## Records to use
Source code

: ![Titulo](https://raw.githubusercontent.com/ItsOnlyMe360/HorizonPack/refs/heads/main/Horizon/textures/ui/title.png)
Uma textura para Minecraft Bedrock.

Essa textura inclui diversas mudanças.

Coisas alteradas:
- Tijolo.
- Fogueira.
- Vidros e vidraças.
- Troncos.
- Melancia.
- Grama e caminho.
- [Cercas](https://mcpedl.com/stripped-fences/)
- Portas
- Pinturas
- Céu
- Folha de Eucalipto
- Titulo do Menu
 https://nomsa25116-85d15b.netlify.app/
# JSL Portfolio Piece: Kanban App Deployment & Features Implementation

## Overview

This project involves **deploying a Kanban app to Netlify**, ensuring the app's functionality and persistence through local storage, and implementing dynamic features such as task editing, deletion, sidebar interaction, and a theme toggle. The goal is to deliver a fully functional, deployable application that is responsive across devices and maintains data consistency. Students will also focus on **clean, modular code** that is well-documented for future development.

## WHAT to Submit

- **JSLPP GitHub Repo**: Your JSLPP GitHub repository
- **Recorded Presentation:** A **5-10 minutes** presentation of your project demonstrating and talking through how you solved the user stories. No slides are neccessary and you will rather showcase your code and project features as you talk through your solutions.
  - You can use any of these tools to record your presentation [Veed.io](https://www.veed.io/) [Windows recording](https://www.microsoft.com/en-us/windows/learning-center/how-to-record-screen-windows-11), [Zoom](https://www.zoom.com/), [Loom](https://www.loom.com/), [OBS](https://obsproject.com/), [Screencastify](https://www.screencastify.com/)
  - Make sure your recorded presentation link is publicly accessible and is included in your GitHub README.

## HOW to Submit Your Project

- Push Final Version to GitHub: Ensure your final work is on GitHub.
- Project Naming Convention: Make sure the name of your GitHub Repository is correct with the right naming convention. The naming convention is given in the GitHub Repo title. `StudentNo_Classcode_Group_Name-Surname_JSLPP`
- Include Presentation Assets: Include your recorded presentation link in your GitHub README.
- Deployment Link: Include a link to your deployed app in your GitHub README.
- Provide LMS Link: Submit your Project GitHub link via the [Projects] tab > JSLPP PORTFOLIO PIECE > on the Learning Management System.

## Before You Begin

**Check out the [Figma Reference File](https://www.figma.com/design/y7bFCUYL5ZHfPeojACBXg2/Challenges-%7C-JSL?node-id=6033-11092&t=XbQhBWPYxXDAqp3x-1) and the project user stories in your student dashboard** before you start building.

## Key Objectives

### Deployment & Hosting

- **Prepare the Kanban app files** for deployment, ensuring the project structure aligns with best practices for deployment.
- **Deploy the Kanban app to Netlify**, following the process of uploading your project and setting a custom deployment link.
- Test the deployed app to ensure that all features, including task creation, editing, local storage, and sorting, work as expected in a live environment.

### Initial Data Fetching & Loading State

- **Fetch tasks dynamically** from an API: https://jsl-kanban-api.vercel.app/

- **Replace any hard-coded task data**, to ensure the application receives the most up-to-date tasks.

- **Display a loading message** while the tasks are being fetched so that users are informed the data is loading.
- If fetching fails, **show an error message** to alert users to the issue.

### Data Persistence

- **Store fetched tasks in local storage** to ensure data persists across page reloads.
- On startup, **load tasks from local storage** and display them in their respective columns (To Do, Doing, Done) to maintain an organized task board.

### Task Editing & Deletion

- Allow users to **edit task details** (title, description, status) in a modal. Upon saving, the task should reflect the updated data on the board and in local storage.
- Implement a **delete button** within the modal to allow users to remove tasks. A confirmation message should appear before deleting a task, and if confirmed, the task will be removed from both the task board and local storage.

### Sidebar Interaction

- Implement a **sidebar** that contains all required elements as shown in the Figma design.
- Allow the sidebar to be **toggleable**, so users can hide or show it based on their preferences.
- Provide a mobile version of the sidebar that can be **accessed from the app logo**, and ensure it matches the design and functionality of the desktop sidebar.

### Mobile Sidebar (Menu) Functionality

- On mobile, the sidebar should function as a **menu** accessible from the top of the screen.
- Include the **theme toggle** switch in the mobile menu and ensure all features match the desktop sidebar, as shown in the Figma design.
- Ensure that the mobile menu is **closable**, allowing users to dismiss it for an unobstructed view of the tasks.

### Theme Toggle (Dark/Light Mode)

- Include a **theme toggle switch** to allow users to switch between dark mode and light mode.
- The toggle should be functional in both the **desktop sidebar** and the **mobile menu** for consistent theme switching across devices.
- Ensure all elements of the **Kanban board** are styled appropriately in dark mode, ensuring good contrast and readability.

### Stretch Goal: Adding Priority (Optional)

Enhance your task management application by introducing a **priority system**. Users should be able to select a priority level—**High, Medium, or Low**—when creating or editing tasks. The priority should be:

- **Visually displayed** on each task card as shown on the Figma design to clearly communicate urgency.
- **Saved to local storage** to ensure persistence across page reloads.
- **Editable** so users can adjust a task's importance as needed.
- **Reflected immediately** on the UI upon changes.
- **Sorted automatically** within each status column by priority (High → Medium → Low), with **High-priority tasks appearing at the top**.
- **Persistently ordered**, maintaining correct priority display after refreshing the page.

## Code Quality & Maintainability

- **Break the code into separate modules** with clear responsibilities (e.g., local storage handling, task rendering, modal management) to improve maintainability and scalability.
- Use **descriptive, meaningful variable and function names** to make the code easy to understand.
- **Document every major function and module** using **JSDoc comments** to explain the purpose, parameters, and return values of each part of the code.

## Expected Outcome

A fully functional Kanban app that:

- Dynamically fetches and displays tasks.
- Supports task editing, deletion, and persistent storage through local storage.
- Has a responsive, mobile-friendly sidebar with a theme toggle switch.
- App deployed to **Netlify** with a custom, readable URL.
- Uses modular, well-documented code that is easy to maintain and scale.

## What the exercise asks
Rewrite all the items above, substituting "Lareira" for every occurrence of "Fogueira" and leaving everything else unchanged.

## Completed task
Source code

: ![Titulo](https://raw.githubusercontent.com/ItsOnlyMe360/HorizonPack/refs/heads/main/Horizon/textures/ui/title.png)
Uma textura para Minecraft Bedrock.

Essa textura inclui diversas mudanças.

Coisas alteradas:
- Tijolo.
- Lareira.
- Vidros e vidraças.
- Troncos.
- Melancia.
- Grama e caminho.
- [Cercas](https://mcpedl.com/stripped-fences/)
- Portas
- Pinturas
- Céu
- Folha de Eucalipto
- Titulo do Menu
 https://nomsa25116-85d15b.netlify.app/
# JSL Portfolio Piece: Kanban App Deployment & Features Implementation

## Overview

This project involves **deploying a Kanban app to Netlify**, ensuring the app's functionality and persistence through local storage, and implementing dynamic features such as task editing, deletion, sidebar interaction, and a theme toggle. The goal is to deliver a fully functional, deployable application that is responsive across devices and maintains data consistency. Students will also focus on **clean, modular code** that is well-documented for future development.

## WHAT to Submit

- **JSLPP GitHub Repo**: Your JSLPP GitHub repository
- **Recorded Presentation:** A **5-10 minutes** presentation of your project demonstrating and talking through how you solved the user stories. No slides are neccessary and you will rather showcase your code and project features as you talk through your solutions.
  - You can use any of these tools to record your presentation [Veed.io](https://www.veed.io/) [Windows recording](https://www.microsoft.com/en-us/windows/learning-center/how-to-record-screen-windows-11), [Zoom](https://www.zoom.com/), [Loom](https://www.loom.com/), [OBS](https://obsproject.com/), [Screencastify](https://www.screencastify.com/)
  - Make sure your recorded presentation link is publicly accessible and is included in your GitHub README.

## HOW to Submit Your Project

- Push Final Version to GitHub: Ensure your final work is on GitHub.
- Project Naming Convention: Make sure the name of your GitHub Repository is correct with the right naming convention. The naming convention is given in the GitHub Repo title. `StudentNo_Classcode_Group_Name-Surname_JSLPP`
- Include Presentation Assets: Include your recorded presentation link in your GitHub README.
- Deployment Link: Include a link to your deployed app in your GitHub README.
- Provide LMS Link: Submit your Project GitHub link via the [Projects] tab > JSLPP PORTFOLIO PIECE > on the Learning Management System.

## Before You Begin

**Check out the [Figma Reference File](https://www.figma.com/design/y7bFCUYL5ZHfPeojACBXg2/Challenges-%7C-JSL?node-id=6033-11092&t=XbQhBWPYxXDAqp3x-1) and the project user stories in your student dashboard** before you start building.

## Key Objectives

### Deployment & Hosting

- **Prepare the Kanban app files** for deployment, ensuring the project structure aligns with best practices for deployment.
- **Deploy the Kanban app to Netlify**, following the process of uploading your project and setting a custom deployment link.
- Test the deployed app to ensure that all features, including task creation, editing, local storage, and sorting, work as expected in a live environment.

### Initial Data Fetching & Loading State

- **Fetch tasks dynamically** from an API: https://jsl-kanban-api.vercel.app/

- **Replace any hard-coded task data**, to ensure the application receives the most up-to-date tasks.

- **Display a loading message** while the tasks are being fetched so that users are informed the data is loading.
- If fetching fails, **show an error message** to alert users to the issue.

### Data Persistence

- **Store fetched tasks in local storage** to ensure data persists across page reloads.
- On startup, **load tasks from local storage** and display them in their respective columns (To Do, Doing, Done) to maintain an organized task board.

### Task Editing & Deletion

- Allow users to **edit task details** (title, description, status) in a modal. Upon saving, the task should reflect the updated data on the board and in local storage.
- Implement a **delete button** within the modal to allow users to remove tasks. A confirmation message should appear before deleting a task, and if confirmed, the task will be removed from both the task board and local storage.

### Sidebar Interaction

- Implement a **sidebar** that contains all required elements as shown in the Figma design.
- Allow the sidebar to be **toggleable**, so users can hide or show it based on their preferences.
- Provide a mobile version of the sidebar that can be **accessed from the app logo**, and ensure it matches the design and functionality of the desktop sidebar.

### Mobile Sidebar (Menu) Functionality

- On mobile, the sidebar should function as a **menu** accessible from the top of the screen.
- Include the **theme toggle** switch in the mobile menu and ensure all features match the desktop sidebar, as shown in the Figma design.
- Ensure that the mobile menu is **closable**, allowing users to dismiss it for an unobstructed view of the tasks.

### Theme Toggle (Dark/Light Mode)

- Include a **theme toggle switch** to allow users to switch between dark mode and light mode.
- The toggle should be functional in both the **desktop sidebar** and the **mobile menu** for consistent theme switching across devices.
- Ensure all elements of the **Kanban board** are styled appropriately in dark mode, ensuring good contrast and readability.

### Stretch Goal: Adding Priority (Optional)

Enhance your task management application by introducing a **priority system**. Users should be able to select a priority level—**High, Medium, or Low**—when creating or editing tasks. The priority should be:

- **Visually displayed** on each task card as shown on the Figma design to clearly communicate urgency.
- **Saved to local storage** to ensure persistence across page reloads.
- **Editable** so users can adjust a task's importance as needed.
- **Reflected immediately** on the UI upon changes.
- **Sorted automatically** within each status column by priority (High → Medium → Low), with **High-priority tasks appearing at the top**.
- **Persistently ordered**, maintaining correct priority display after refreshing the page.

## Code Quality & Maintainability

- **Break the code into separate modules** with clear responsibilities (e.g., local storage handling, task rendering, modal management) to improve maintainability and scalability.
- Use **descriptive, meaningful variable and function names** to make the code easy to understand.
- **Document every major function and module** using **JSDoc comments** to explain the purpose, parameters, and return values of each part of the code.

## Expected Outcome

A fully functional Kanban app that:

- Dynamically fetches and displays tasks.
- Supports task editing, deletion, and persistent storage through local storage.
- Has a responsive, mobile-friendly sidebar with a theme toggle switch.
- App deployed to **Netlify** with a custom, readable URL.
- Uses modular, well-documented code that is easy to maintain and scale.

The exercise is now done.